US Treasury Secretary’s Comments May Pave Way for Japan Rate Hike

Comments from U.S. Treasury Secretary Scott Bessent regarding Japan’s monetary policy could help the Bank of Japan overcome domestic political resistance to raising interest rates next month, according to financial analysts.

Speaking to Reuters on Tuesday, Bessent expressed confidence that BOJ Governor Kazuo Ueda would take necessary action if given adequate independence from Japan’s government, indicating Washington’s preference for additional rate increases by the central bank.

Following his Tuesday meeting with Ueda, Bessent posted on X that Japan’s economic fundamentals remained robust and excessive currency fluctuations were unwelcome, implying that the country’s solid growth warranted a stronger yen and higher BOJ rates.

These statements arrive before the BOJ’s upcoming policy meeting scheduled for June 15-16, where financial markets are anticipating an 80% probability of raising the short-term policy rate from 0.75% to 1%.

Nevertheless, a June rate increase might encounter resistance from Prime Minister Sanae Takaichi and her dovish advisors, several of whom have expressed opposition to immediate rate hikes.

Bessent’s statements mirror his previous comments suggesting yen weakness could be tackled through higher BOJ rates. Last October, he encouraged Takaichi to permit the BOJ to increase rates. Two months afterward, the BOJ raised interest rates from 0.5% to 0.75%.

Mari Iwashita, executive rates strategist at Nomura Securities, believes Bessent probably shared his BOJ perspectives with Takaichi and Katayama during his Tokyo visit last week, strengthening the possibility of a June rate hike.

“The fact Bessent stopped by in Tokyo, as well as his latest remarks, show Ueda has Washington’s full support in raising rates,” Iwashita said. “Takaichi may consent to a hike if the BOJ says it would help keep yen falls at bay,” she said.

When questioned about Bessent’s statements, Katayama informed a news conference that the government has consistently honored the relationship outlined by the BOJ law — which ensures central bank independence while requiring the BOJ to collaborate closely with the government on economic policy.

Japan’s chief government spokesperson Minoru Kihara refused to comment when asked Wednesday whether Bessent had advocated for additional BOJ rate hikes during his meeting with Takaichi and Katayama last week.

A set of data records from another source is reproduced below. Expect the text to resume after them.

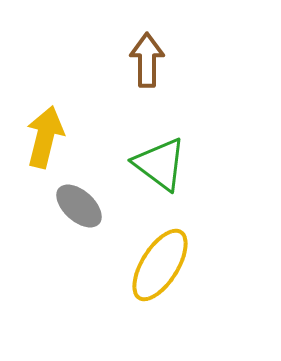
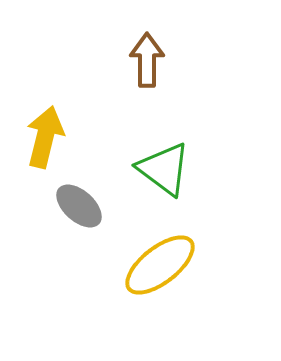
green triangle: moved 4 px right, 5 px down
yellow ellipse: rotated 20 degrees clockwise
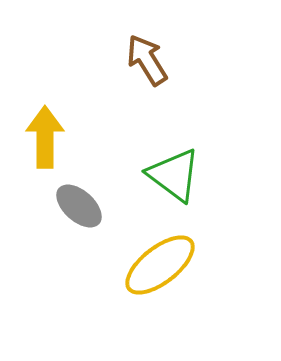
brown arrow: rotated 32 degrees counterclockwise
yellow arrow: rotated 14 degrees counterclockwise
green triangle: moved 10 px right, 6 px down
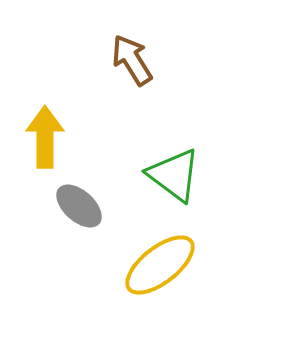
brown arrow: moved 15 px left
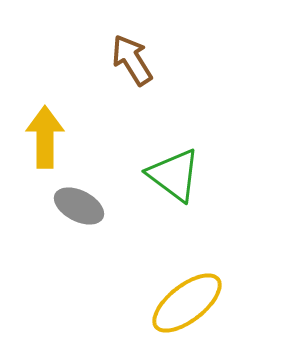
gray ellipse: rotated 15 degrees counterclockwise
yellow ellipse: moved 27 px right, 38 px down
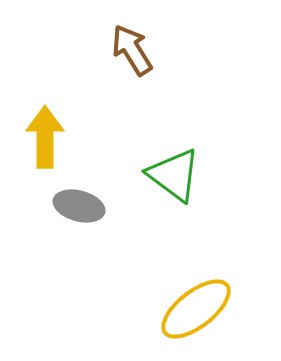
brown arrow: moved 10 px up
gray ellipse: rotated 12 degrees counterclockwise
yellow ellipse: moved 9 px right, 6 px down
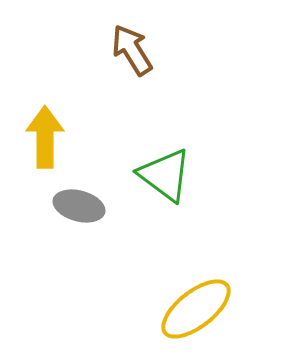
green triangle: moved 9 px left
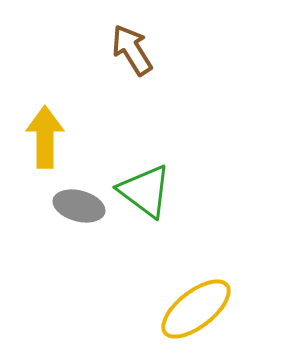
green triangle: moved 20 px left, 16 px down
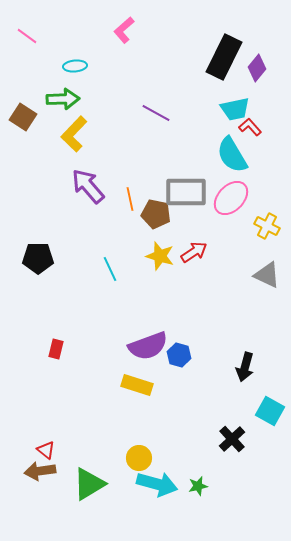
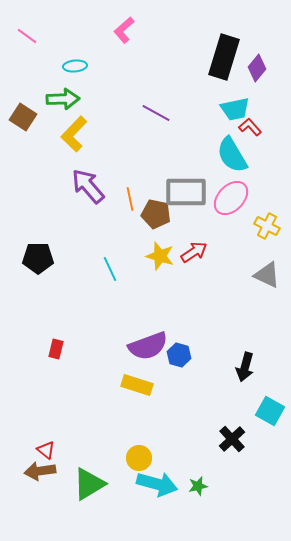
black rectangle: rotated 9 degrees counterclockwise
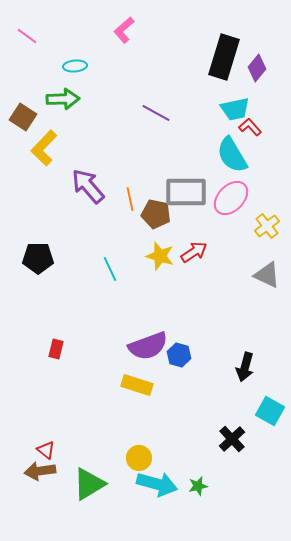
yellow L-shape: moved 30 px left, 14 px down
yellow cross: rotated 25 degrees clockwise
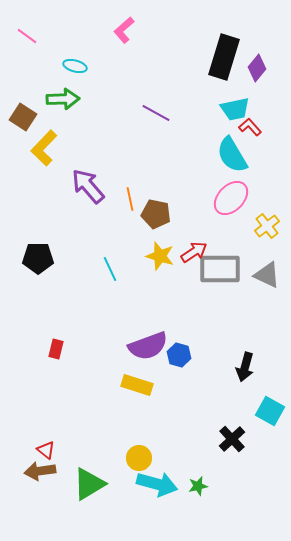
cyan ellipse: rotated 20 degrees clockwise
gray rectangle: moved 34 px right, 77 px down
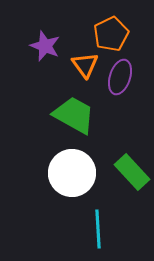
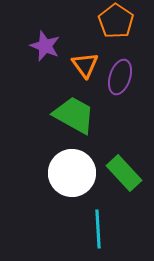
orange pentagon: moved 5 px right, 13 px up; rotated 12 degrees counterclockwise
green rectangle: moved 8 px left, 1 px down
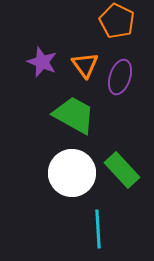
orange pentagon: moved 1 px right; rotated 8 degrees counterclockwise
purple star: moved 3 px left, 16 px down
green rectangle: moved 2 px left, 3 px up
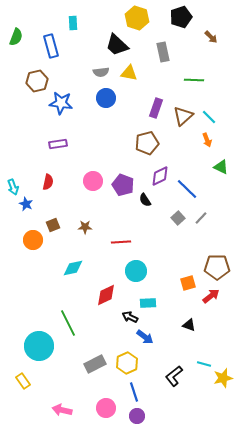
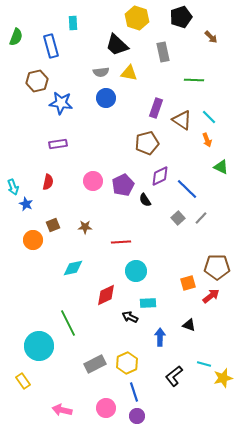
brown triangle at (183, 116): moved 1 px left, 4 px down; rotated 45 degrees counterclockwise
purple pentagon at (123, 185): rotated 25 degrees clockwise
blue arrow at (145, 337): moved 15 px right; rotated 126 degrees counterclockwise
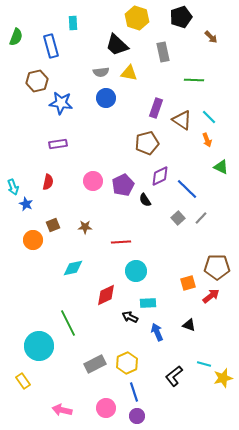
blue arrow at (160, 337): moved 3 px left, 5 px up; rotated 24 degrees counterclockwise
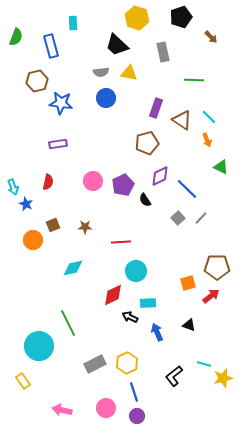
red diamond at (106, 295): moved 7 px right
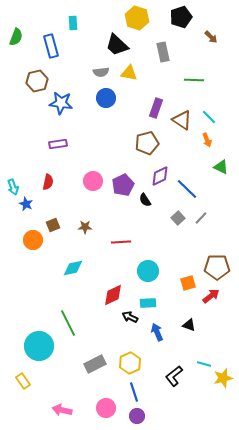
cyan circle at (136, 271): moved 12 px right
yellow hexagon at (127, 363): moved 3 px right
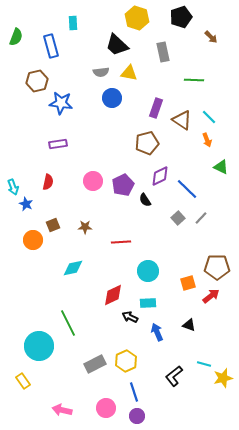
blue circle at (106, 98): moved 6 px right
yellow hexagon at (130, 363): moved 4 px left, 2 px up
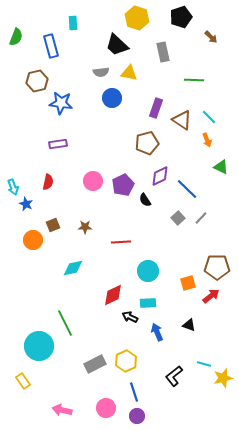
green line at (68, 323): moved 3 px left
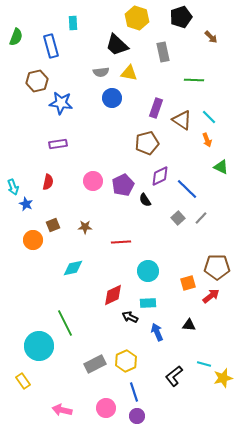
black triangle at (189, 325): rotated 16 degrees counterclockwise
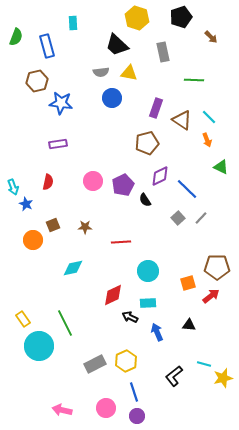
blue rectangle at (51, 46): moved 4 px left
yellow rectangle at (23, 381): moved 62 px up
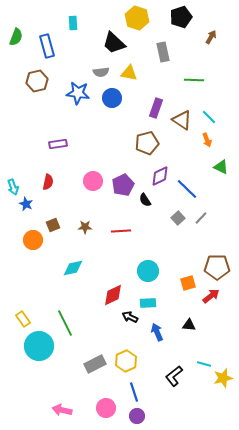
brown arrow at (211, 37): rotated 104 degrees counterclockwise
black trapezoid at (117, 45): moved 3 px left, 2 px up
blue star at (61, 103): moved 17 px right, 10 px up
red line at (121, 242): moved 11 px up
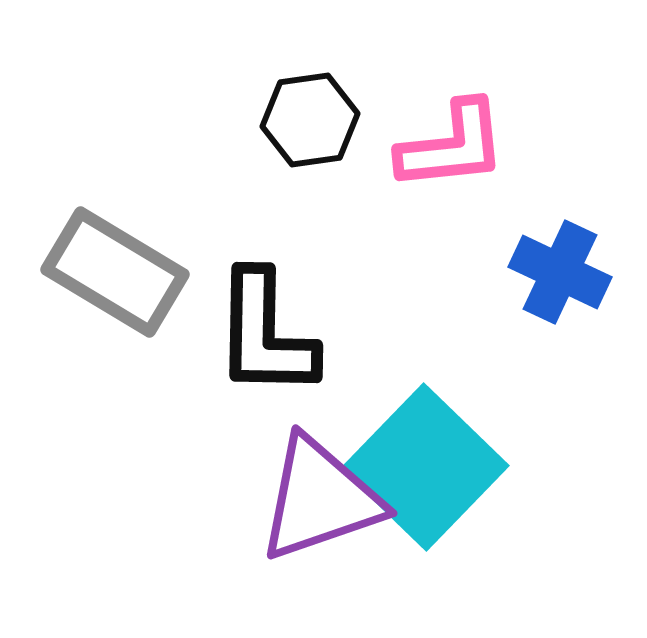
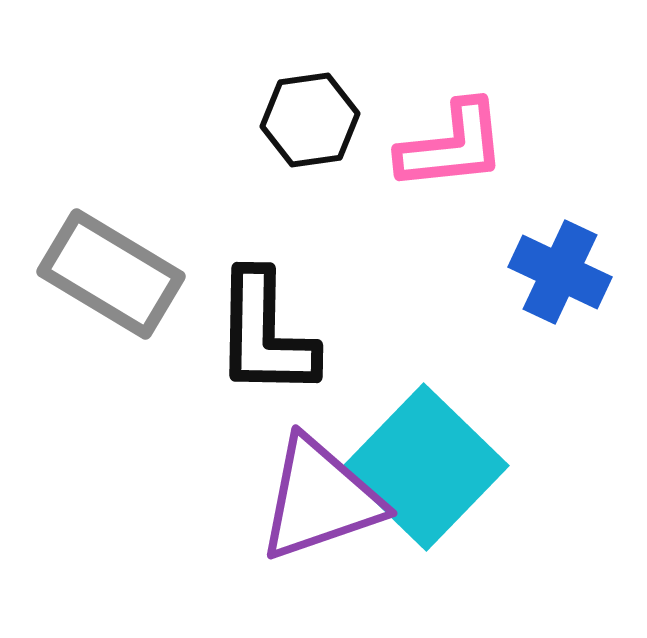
gray rectangle: moved 4 px left, 2 px down
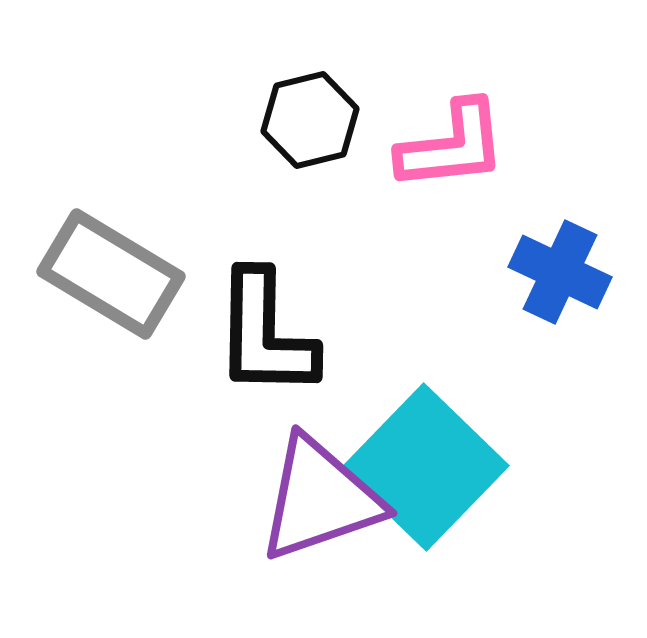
black hexagon: rotated 6 degrees counterclockwise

“The government hopes the BOJ works closely with the government and guides appropriate monetary policy to stably, sustainably achieve 2% inflation accompanying wage gains, rather than one led by cost-push factors,” he said, when asked for the government’s view on whether the BOJ should hike rates in June.

The crucial factor would be whether the BOJ can organize a meeting between Ueda and Takaichi before the governor’s highly anticipated speech on June 3, where he might hint at the probability of an immediate rate hike, analysts suggest.

Takaichi and her advisors have openly expressed concerns about an immediate BOJ rate hike, contending that the central bank should coordinate its policy with government efforts to continue reflating the economy through spending and investment.

The BOJ’s June meeting occurs around the same time the government prepares a supplementary budget to finance subsidies designed to soften the impact on households from rising fuel costs caused by the Middle East conflict.

It may also align with increasing indicators of economic pressure from the Iran war, which is elevating living costs and creating supply disruptions in an economy heavily dependent on fuel imports from the Middle East.

“The premier is said to be cautious about further rate increases, though the administration may nod to a June hike if there was strong pressure from Washington,” said a source familiar with government negotiations with the BOJ.

A worldwide bond market selloff, fueled by investor concerns over inflationary risks from the conflict, also complicates the BOJ’s decision.

Beyond establishing its short-term policy rate, the BOJ will also examine its bond reduction plan extending through March next year and outline a new plan for fiscal 2027 at the June meeting.

Financial market volatility could compel the BOJ to proceed cautiously on reducing its extensive debt holdings, providing worried bond investors some comfort as rising yields expose deteriorating fiscal pressures and inflation concerns.